Denizlerden gelen zenginlikler (3)

'Denizlerden Gelen Zenginlikler' yazı dizisinin üçüncü ve son bölümünde yine ilginç konulardan söz etmeye devam ediyoruz. Bu hafta ülkemiz denizlerinde de uygulamaya değer iki tuzlu su kültür ürününü ele alacağız: 'Tuzlu Su İncisi' ve 'Besinsel Deniz Yosunları'...
21.12.2022 13:10 GÜNCELLEME : 23.12.2022 00:01

NUR DEMİROK/ İlk konumuz olan 'Tuzlu Su İncisi Yetiştiriciliği' son yıllarda dikkat çeken bir hızda tüm dünyada yeniden ilgi uyandırıyor. Geçmişte genellikle tropikal bölgelerde 'İnci Avcılığı' yöntemiyle elde edilirken, bugün piyasadaki incilerin neredeyse yüzde 99'u 'kültür incisi' olarak tuzlu ya da tatlı su çiftliklerinde üretiliyor! Biz bu yazımızda 'Tuzlu Su İncileri'ne odaklanmaya çalışacağız.

İnci, bilindiği gibi bazı istridye ve midye türü kabuklu türlerine küçük boyutlarda herhangi birşey girdiğinde (genellikle kum tanesi kadar küçük parazitler), bu kabuklular defans mekanizması sonucu onu sedef katmanıyla (nakre) kaplıyor, buna da 'İnci' deniyor.

Bunlar genellikle yuvarlak olsa da değişik şekillerde ya da 'amorf' da (biçimsiz) olabiliyor.

Bugün kültürü yapılan tuzlu su incilerinin en ünlüleri arasında 'Japon Akoya', 'Tahiti' ve 'South Sea' türleri var.

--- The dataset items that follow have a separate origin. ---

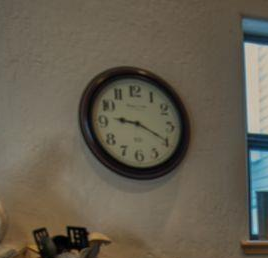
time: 9:19
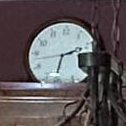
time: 2:31
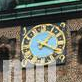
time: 1:18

İnciler geçmişte olduğu gibi günümüzde de süs ve dekorasyon unsuru olarak takılardan mobilyaya; tekstilden sanat eserlerine kadar birçok alanda kullanılan en değerli su ürünü.

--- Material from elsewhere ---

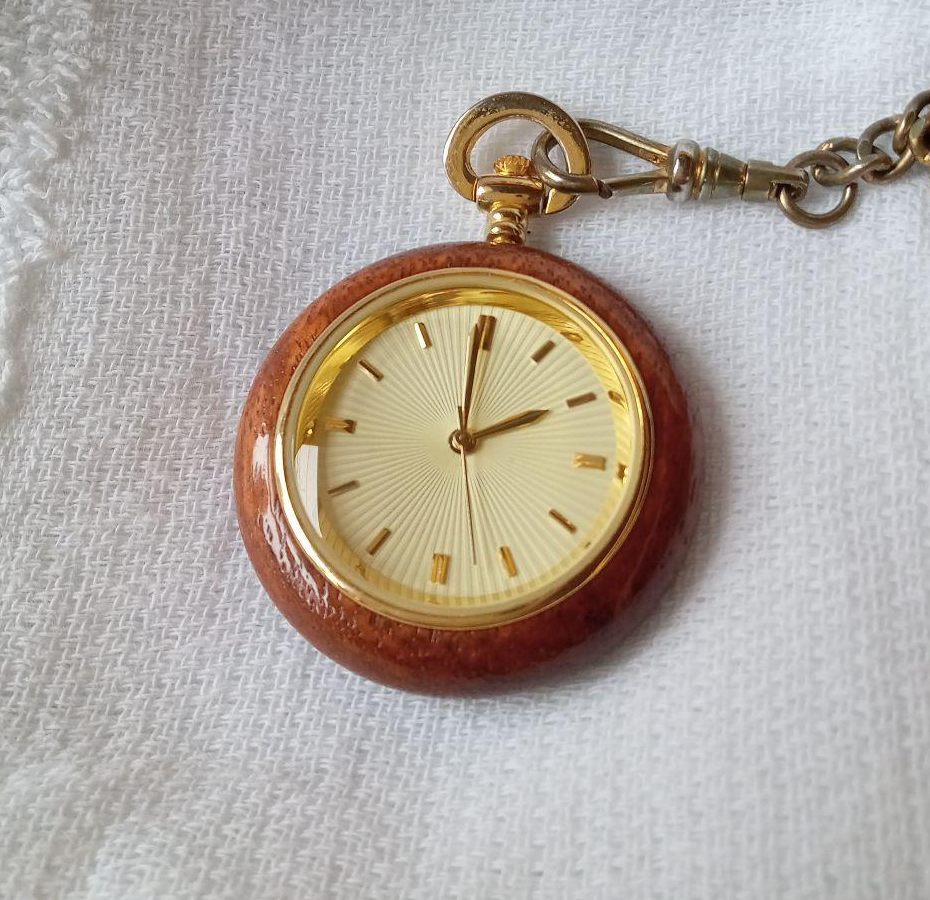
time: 1:59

Hatta içeriğindeki doğal kasiyum, mineral ve aminoasit türleri sayesinde ileri düzeyde 'anti- aging' (gençleştirici) etkileri olduğu biliniyor.

İnciden elde edilen pudra özellikle cilt kozmetiğinde ve besin takviyesi ürünlerinde de kullanılıyor. Ayrıca 'pearlescent' da denilen incinin kendine özgü 'inci ışıltısı'nı sağlamak için makyaj malzemelerine, duvar boyalarına ve sanatsal boyalara da ekleniyor.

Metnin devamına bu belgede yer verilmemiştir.